The brilliance of ‘A Beautiful Mind’ was recognized again last week when John Nash the famous mathematician won the coveted Abel prize in Mathematics. John Nash is one of the very few mathematicians known in popular culture not only as a celebrity popularized by the movie ‘A Beautiful Mind’, but also for the ground breaking work in Game Theory. Ever since I watched the movie, my interest in Game Theory kept on growing and the more I understood the subject, the more I was seeing the dynamics of Game theory at play in everyday life. The easiest way to understand the concept is through the Prisoner’s Dilemma example, that is also used in real life by cops to get confession from suspects.
Prisoner’s Dilemma – The scenario
A and B are prisoners:
- They have been arrested for a petty crime, of which there is good evidence of their guilt – if found guilty they will receive a 1 year sentence each.
- During the interview the police officer becomes suspicious that the two prisoners are also guilty of a serious crime, but is not sure he has any evidence.
- A and B are placed in separate rooms and cannot communicate with each other. The police officer tries to get them to confess to the serious crime by offering them the below options.
- Each is told that if they both confess to the serious crime they will receive a sentence of 5 years.
- However, each is also told that if he confesses and his partner does not, then he will go free, and his partner will get 20 years.
- They know that if they both deny the serious offence they are certain to be found guilty of the lesser offence, and will get a 1 year sentence.
What would you do in such a situation? The dilemma is that your fate is wholly dependent on the behavior of the other – To avoid the cruel sentence of 20 years, is your safest option to confess and hope to go free or remain silent with the hope that the other person does not snitch on you?
Game Theory Analysis
This is how a game theorist would analyze the situation –
From Prisoner A’s Perspective:
Prisoner A has two options a) confess or b) remain silent. Let us see how these two decisions impact Prisoner A’s sentencing based on Prisoner B’s decision.
- If Prisoner B confesses – Prisoner A is better-off confessing than remain silent (look at first column – 5 years sentencing is better than 20 years sentencing for Prisoner A)
- If Prisoner B remains silent – Prisoner A is still better-off confessing than remain silent ( look at second column – go free / 0 years is better than 1 year of sentencing for Prisoner A)
As a result Prisoner A will opt to confess because in both the cases, pay-off from confessing is higher than remaining silent.
From Prisoner B’s Perspective:
The same logic applies.

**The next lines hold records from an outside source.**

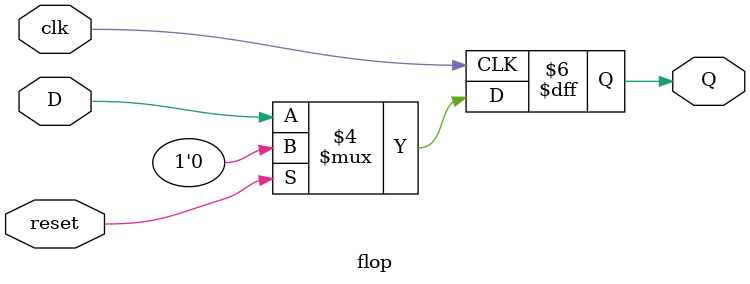
<source format=v>
module flop(reset,clk,D,Q);

    // declare inputs
    input reset, clk, D;

    // declare outputs
    output reg Q;

    // interim signals 

    // module initiation

    // Logic Design
    // Procedural blocks
    // 1. initial block (only testbench)
    // 2. always block (design + testbench)

    // always @(sensitivity list)

    always @(posedge clk) begin // or negedge clk
        if(reset == 1'b1) begin
            Q <= 1'b0;
        end
        else begin
            Q <= D;
        end
    end
    
endmodule

</source>
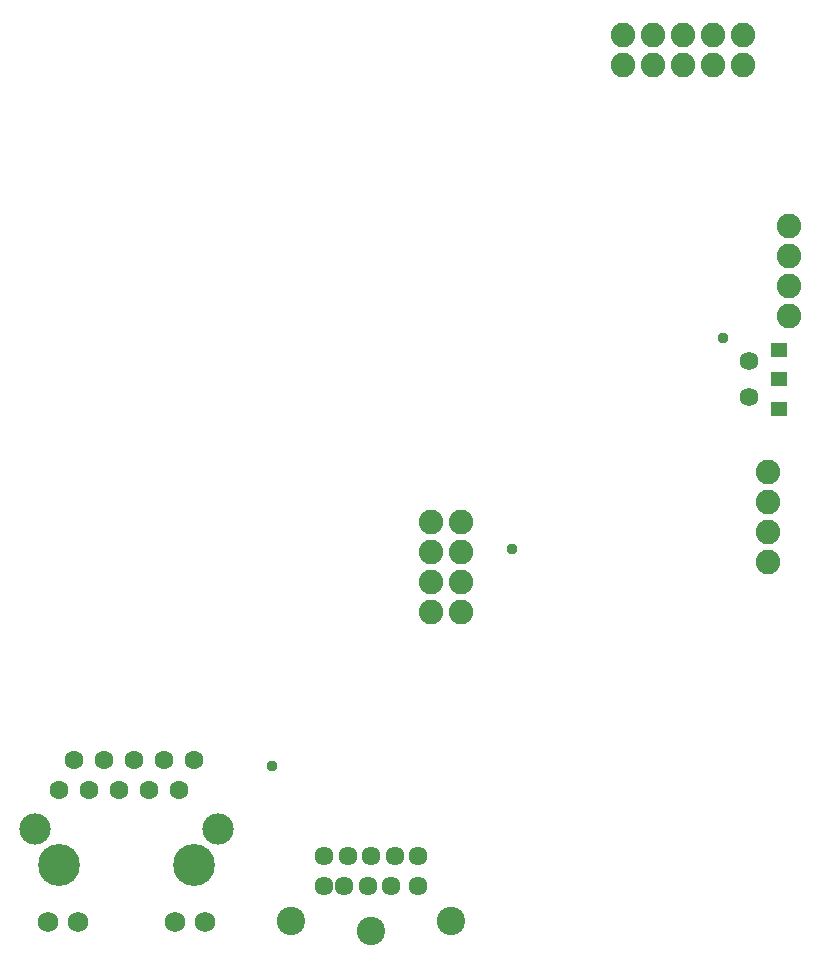
<source format=gts>
G04 EAGLE Gerber RS-274X export*
G75*
%MOMM*%
%FSLAX34Y34*%
%LPD*%
%INTop Solder Mask*%
%IPPOS*%
%AMOC8*
5,1,8,0,0,1.08239X$1,22.5*%
G01*
%ADD10C,2.082800*%
%ADD11C,2.648200*%
%ADD12C,1.601200*%
%ADD13C,1.733200*%
%ADD14C,3.553200*%
%ADD15R,1.403200X1.203200*%
%ADD16C,1.584200*%
%ADD17C,1.611200*%
%ADD18C,2.403200*%
%ADD19C,0.959600*%


D10*
X631300Y379100D03*
X656700Y379100D03*
X631300Y353700D03*
X656700Y353700D03*
X631300Y328300D03*
X656700Y328300D03*
X631300Y302900D03*
X656700Y302900D03*
X917000Y345000D03*
X917000Y370400D03*
X917000Y395800D03*
X917000Y421200D03*
X896000Y791000D03*
X896000Y765600D03*
X870600Y791000D03*
X870600Y765600D03*
X845200Y791000D03*
X845200Y765600D03*
X819800Y791000D03*
X819800Y765600D03*
X794400Y791000D03*
X794400Y765600D03*
X935000Y630000D03*
X935000Y604600D03*
X935000Y579200D03*
X935000Y553800D03*
D11*
X296550Y119300D03*
X451450Y119300D03*
D12*
X380400Y177700D03*
X393100Y152300D03*
X418500Y152300D03*
X367700Y152300D03*
X342300Y152300D03*
X316900Y152300D03*
X405800Y177700D03*
X431200Y177700D03*
X355000Y177700D03*
X329600Y177700D03*
D13*
X307750Y40000D03*
X440250Y40000D03*
X414850Y40000D03*
X333150Y40000D03*
D14*
X316850Y88800D03*
X431150Y88800D03*
D15*
X926500Y525000D03*
X926500Y500000D03*
X926500Y475000D03*
D16*
X900500Y515000D03*
X900500Y485000D03*
D17*
X558000Y71000D03*
X578000Y71000D03*
X541000Y71000D03*
X621000Y71000D03*
X621000Y96000D03*
X541000Y96000D03*
X561000Y96000D03*
X581000Y96000D03*
X601000Y96000D03*
D18*
X648500Y41000D03*
X581000Y33000D03*
X513500Y41000D03*
D17*
X598000Y71000D03*
D19*
X700068Y356058D03*
X879000Y535000D03*
X497251Y172251D03*
M02*

</source>
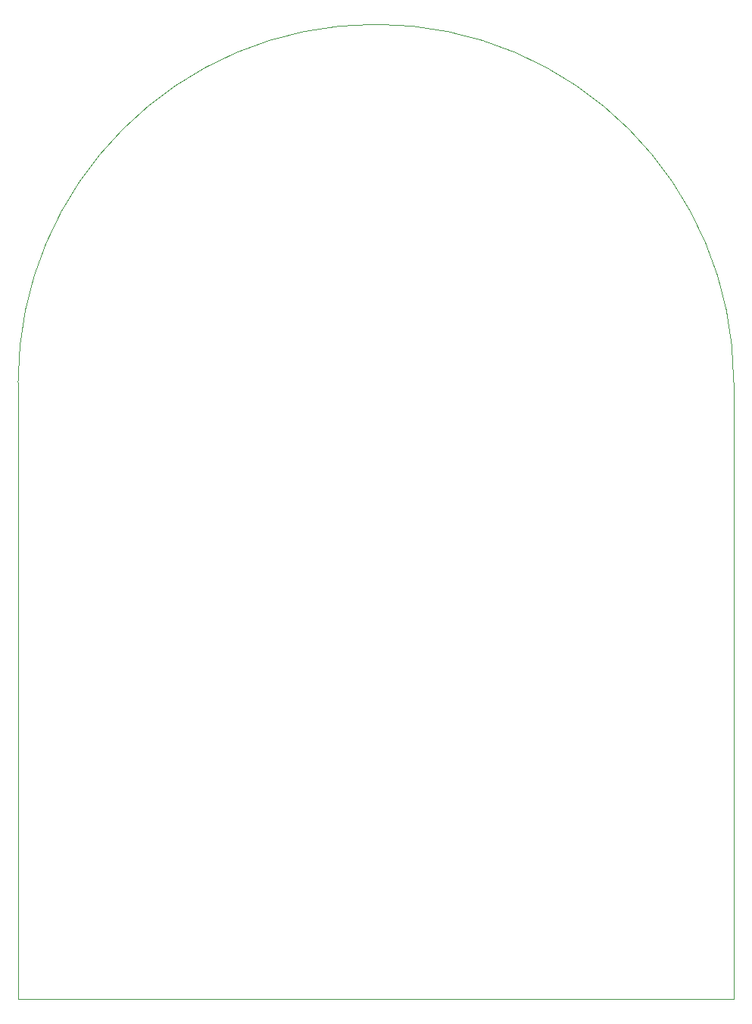
<source format=gbr>
%TF.GenerationSoftware,KiCad,Pcbnew,8.0.1*%
%TF.CreationDate,2024-06-02T16:30:41+02:00*%
%TF.ProjectId,Microrat,4d696372-6f72-4617-942e-6b696361645f,rev?*%
%TF.SameCoordinates,Original*%
%TF.FileFunction,Profile,NP*%
%FSLAX46Y46*%
G04 Gerber Fmt 4.6, Leading zero omitted, Abs format (unit mm)*
G04 Created by KiCad (PCBNEW 8.0.1) date 2024-06-02 16:30:41*
%MOMM*%
%LPD*%
G01*
G04 APERTURE LIST*
%TA.AperFunction,Profile*%
%ADD10C,0.050000*%
%TD*%
G04 APERTURE END LIST*
D10*
X198000000Y-152000000D02*
X198000000Y-221000000D01*
X198000000Y-152000000D02*
G75*
G02*
X278000000Y-152000000I40000000J0D01*
G01*
X278000000Y-221000000D02*
X198000000Y-221000000D01*
X278000000Y-221000000D02*
X278000000Y-152000000D01*
M02*

</source>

Prisoner B has two options a) confess or b) remain silent and his sentencing is dependent on Prisoner A’s decision.
- If Prisoner A confesses – Prisoner B is better-off confessing than remain silent (look at first row – 5 years sentencing is better than 20 years sentencing for Prisoner B)

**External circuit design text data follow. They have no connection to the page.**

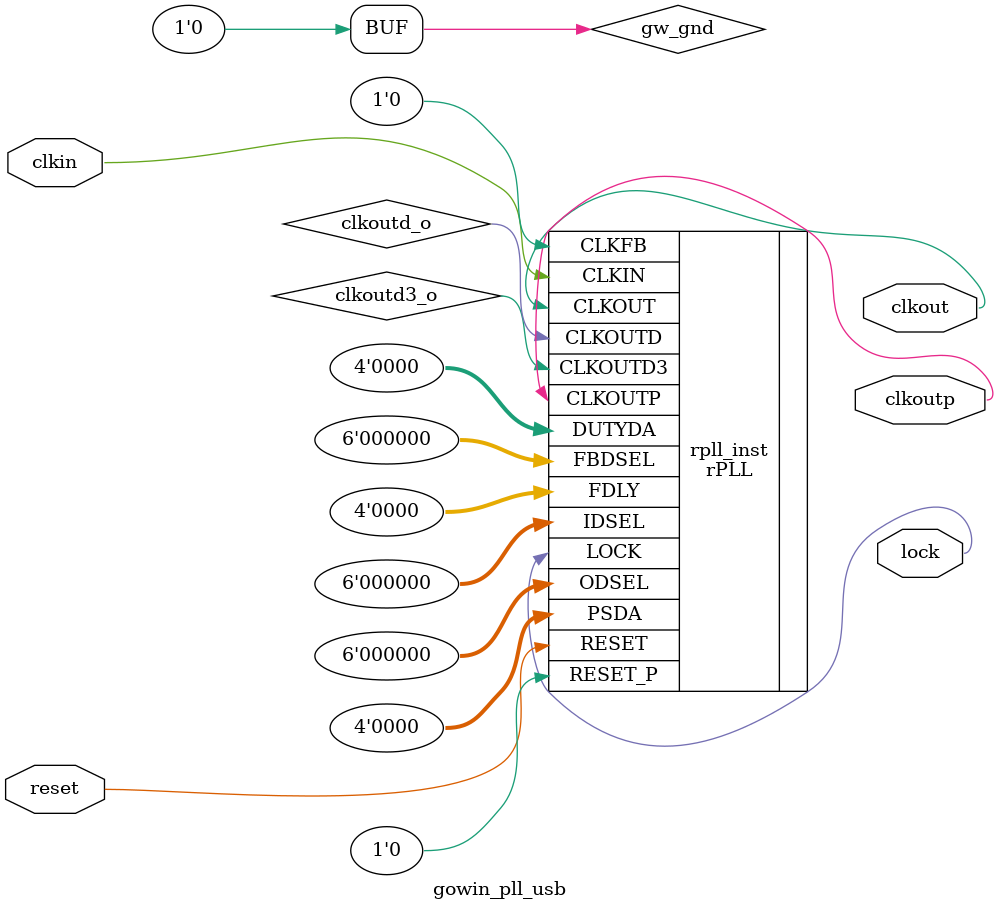
<source format=v>


module gowin_pll_usb (clkout, clkoutp, lock, reset, clkin);

output clkout;
output clkoutp;
output lock;
input reset;
input clkin;

wire clkoutd_o;
wire clkoutd3_o;
wire gw_gnd;

assign gw_gnd = 1'b0;

rPLL rpll_inst (
    .CLKOUT(clkout),
    .LOCK(lock),
    .CLKOUTP(clkoutp),
    .CLKOUTD(clkoutd_o),
    .CLKOUTD3(clkoutd3_o),
    .RESET(reset),
    .RESET_P(gw_gnd),
    .CLKIN(clkin),
    .CLKFB(gw_gnd),
    .FBDSEL({gw_gnd,gw_gnd,gw_gnd,gw_gnd,gw_gnd,gw_gnd}),
    .IDSEL({gw_gnd,gw_gnd,gw_gnd,gw_gnd,gw_gnd,gw_gnd}),
    .ODSEL({gw_gnd,gw_gnd,gw_gnd,gw_gnd,gw_gnd,gw_gnd}),
    .PSDA({gw_gnd,gw_gnd,gw_gnd,gw_gnd}),
    .DUTYDA({gw_gnd,gw_gnd,gw_gnd,gw_gnd}),
    .FDLY({gw_gnd,gw_gnd,gw_gnd,gw_gnd})
);

// 27 -> 12 Mhz low-speed USB clock
defparam rpll_inst.FCLKIN = "27";
defparam rpll_inst.IDIV_SEL = 8;
defparam rpll_inst.FBDIV_SEL = 3;
defparam rpll_inst.ODIV_SEL = 64;

defparam rpll_inst.DYN_IDIV_SEL = "false";
defparam rpll_inst.DYN_FBDIV_SEL = "false";
defparam rpll_inst.DYN_ODIV_SEL = "false";
defparam rpll_inst.PSDA_SEL = "1000";
defparam rpll_inst.DYN_DA_EN = "false";
defparam rpll_inst.DUTYDA_SEL = "1000";
defparam rpll_inst.CLKOUT_FT_DIR = 1'b1;
defparam rpll_inst.CLKOUTP_FT_DIR = 1'b1;
defparam rpll_inst.CLKOUT_DLY_STEP = 0;
defparam rpll_inst.CLKOUTP_DLY_STEP = 0;
defparam rpll_inst.CLKFB_SEL = "internal";
defparam rpll_inst.CLKOUT_BYPASS = "false";
defparam rpll_inst.CLKOUTP_BYPASS = "false";
defparam rpll_inst.CLKOUTD_BYPASS = "false";
defparam rpll_inst.DYN_SDIV_SEL = 2;
defparam rpll_inst.CLKOUTD_SRC = "CLKOUT";
defparam rpll_inst.CLKOUTD3_SRC = "CLKOUT";
defparam rpll_inst.DEVICE = "GW2AR-18";

endmodule //Gowin_rPLL

</source>
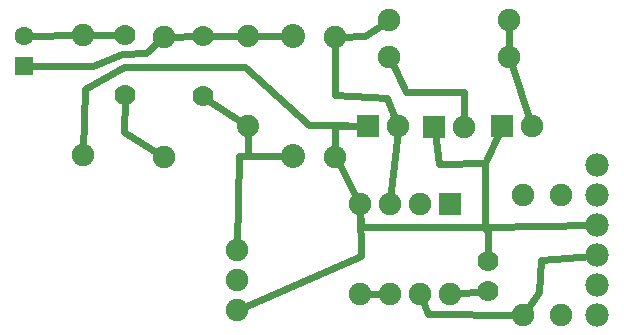
<source format=gtl>
G04 MADE WITH FRITZING*
G04 WWW.FRITZING.ORG*
G04 DOUBLE SIDED*
G04 HOLES PLATED*
G04 CONTOUR ON CENTER OF CONTOUR VECTOR*
%ASAXBY*%
%FSLAX23Y23*%
%MOIN*%
%OFA0B0*%
%SFA1.0B1.0*%
%ADD10C,0.075000*%
%ADD11C,0.062992*%
%ADD12C,0.070000*%
%ADD13C,0.074000*%
%ADD14C,0.080000*%
%ADD15C,0.078000*%
%ADD16R,0.075000X0.075000*%
%ADD17R,0.062992X0.062992*%
%ADD18C,0.024000*%
%LNCOPPER1*%
G90*
G70*
G54D10*
X1587Y497D03*
X1587Y197D03*
X1487Y497D03*
X1487Y197D03*
X1387Y497D03*
X1387Y197D03*
X1287Y497D03*
X1287Y197D03*
G54D11*
X169Y958D03*
X169Y1056D03*
G54D10*
X366Y659D03*
X366Y1059D03*
G54D12*
X504Y860D03*
X504Y1060D03*
G54D10*
X634Y655D03*
X634Y1055D03*
G54D12*
X764Y856D03*
X764Y1056D03*
G54D13*
X913Y757D03*
X913Y1057D03*
X913Y757D03*
X913Y1057D03*
G54D14*
X1063Y656D03*
X1063Y1056D03*
G54D10*
X1205Y655D03*
X1205Y1055D03*
X1386Y1112D03*
X1786Y1112D03*
X1386Y986D03*
X1786Y986D03*
X1760Y757D03*
X1860Y757D03*
X1535Y753D03*
X1635Y753D03*
X1315Y757D03*
X1415Y757D03*
G54D12*
X1713Y206D03*
X1713Y306D03*
G54D10*
X1957Y127D03*
X1957Y527D03*
X1831Y127D03*
X1831Y527D03*
G54D15*
X2079Y626D03*
X2079Y526D03*
X2079Y426D03*
X2079Y326D03*
X2079Y226D03*
X2079Y126D03*
G54D10*
X878Y344D03*
X878Y244D03*
X878Y144D03*
G54D16*
X1587Y497D03*
G54D17*
X169Y958D03*
G54D16*
X1760Y757D03*
X1535Y753D03*
X1315Y757D03*
G54D18*
X1516Y131D02*
X1494Y181D01*
D02*
X1813Y127D02*
X1516Y131D01*
D02*
X1369Y197D02*
X1304Y197D01*
D02*
X1413Y740D02*
X1389Y515D01*
D02*
X1205Y761D02*
X1297Y758D01*
D02*
X1205Y672D02*
X1205Y761D01*
D02*
X500Y738D02*
X503Y845D01*
D02*
X619Y664D02*
X500Y738D01*
D02*
X776Y847D02*
X899Y767D01*
D02*
X1705Y634D02*
X1753Y741D01*
D02*
X1786Y1003D02*
X1786Y1094D01*
D02*
X1791Y969D02*
X1854Y774D01*
D02*
X1705Y634D02*
X1551Y631D01*
D02*
X1551Y631D02*
X1538Y736D01*
D02*
X1706Y414D02*
X1705Y634D01*
D02*
X1713Y419D02*
X1713Y321D01*
D02*
X1713Y419D02*
X2060Y426D01*
D02*
X1292Y422D02*
X1713Y419D01*
D02*
X1288Y480D02*
X1292Y422D01*
D02*
X1292Y323D02*
X1287Y480D01*
D02*
X894Y151D02*
X1292Y323D01*
D02*
X1698Y205D02*
X1604Y199D01*
D02*
X1890Y312D02*
X2060Y325D01*
D02*
X1841Y141D02*
X1886Y203D01*
D02*
X1886Y203D02*
X1890Y312D01*
D02*
X349Y1059D02*
X185Y1057D01*
D02*
X489Y1059D02*
X384Y1059D01*
D02*
X398Y958D02*
X185Y958D01*
D02*
X574Y1001D02*
X496Y997D01*
D02*
X496Y997D02*
X398Y958D01*
D02*
X621Y1043D02*
X574Y1001D01*
D02*
X749Y1056D02*
X651Y1055D01*
D02*
X896Y1057D02*
X779Y1056D01*
D02*
X1043Y1056D02*
X931Y1057D01*
D02*
X1303Y1057D02*
X1222Y1055D01*
D02*
X1371Y1102D02*
X1303Y1057D01*
D02*
X1633Y871D02*
X1441Y871D01*
D02*
X1441Y871D02*
X1393Y970D01*
D02*
X1635Y771D02*
X1633Y871D01*
D02*
X1377Y851D02*
X1205Y860D01*
D02*
X1205Y860D02*
X1205Y1037D01*
D02*
X1408Y773D02*
X1377Y851D01*
D02*
X370Y882D02*
X500Y955D01*
D02*
X906Y955D02*
X1117Y761D01*
D02*
X500Y955D02*
X906Y955D01*
D02*
X1117Y761D02*
X1297Y758D01*
D02*
X366Y676D02*
X370Y882D01*
D02*
X1279Y513D02*
X1213Y639D01*
D02*
X883Y658D02*
X1043Y657D01*
D02*
X878Y361D02*
X883Y658D01*
D02*
X1043Y657D02*
X913Y658D01*
D02*
X913Y658D02*
X913Y739D01*
G04 End of Copper1*
M02*
</source>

- If Prisoner A remains silent – Prisoner B is still better-off confessing than remain silent (look at second row – go free / 0 years is better than 1 year of sentencing for Prisoner B)
As a result Prisoner B will opt to confess because in both the cases, pay-off from confessing is higher than remaining silent.
When each prisoner pursues his self-interest, both end up worse off than they would have been had they acted otherwise or cooperated with each other. This is called Nash Equilibrium.
“Nash Equilibrium is a stable state of a system involving the interaction of different participants, in which no participant can gain by a unilateral change of strategy if the strategies of the others remain unchanged”
You can see the concept of Nash Equilibrium in this famous scene from the movie ‘A Beautiful Mind’ where John Nash observes that the only way to get a girl is by cooperation.
Below are some examples of Game Theory at play around us –
- Price war between two competitors (e.g. Burger King and McDonalds)
- Arms race between two countries ( nicely explained by this Dove and Hawk model)
- Tit for Tat strategy used by Modi Government in discussions with Pakistan
- Employees outsmarting each other during performance appraisals to get higher ratings
- Athletes using performance enhancing drugs
- OPEC control over oil prices in competition with others
- Carbon emission by developing countries
- Domestically spouses wanting different things and end up doing something totally different
Below game is purely based on Prisoners Dilemma concept. See in the videos how cooperation and non-cooperation works. You will also learn of a tactic to force cooperation.
Our Darwinian instinct is that of competition, struggle for existence and survival of the fittest. Adam Smith’s model of development is that of competition – “In competition, individual ambition serves the common good”. Cooperation does not come about naturally to us and Game Theory clearly proves that the only way to succeed as John Nash puts it in the scene above – “…the best result would come from everyone in the group doing what is best for himself and the group.”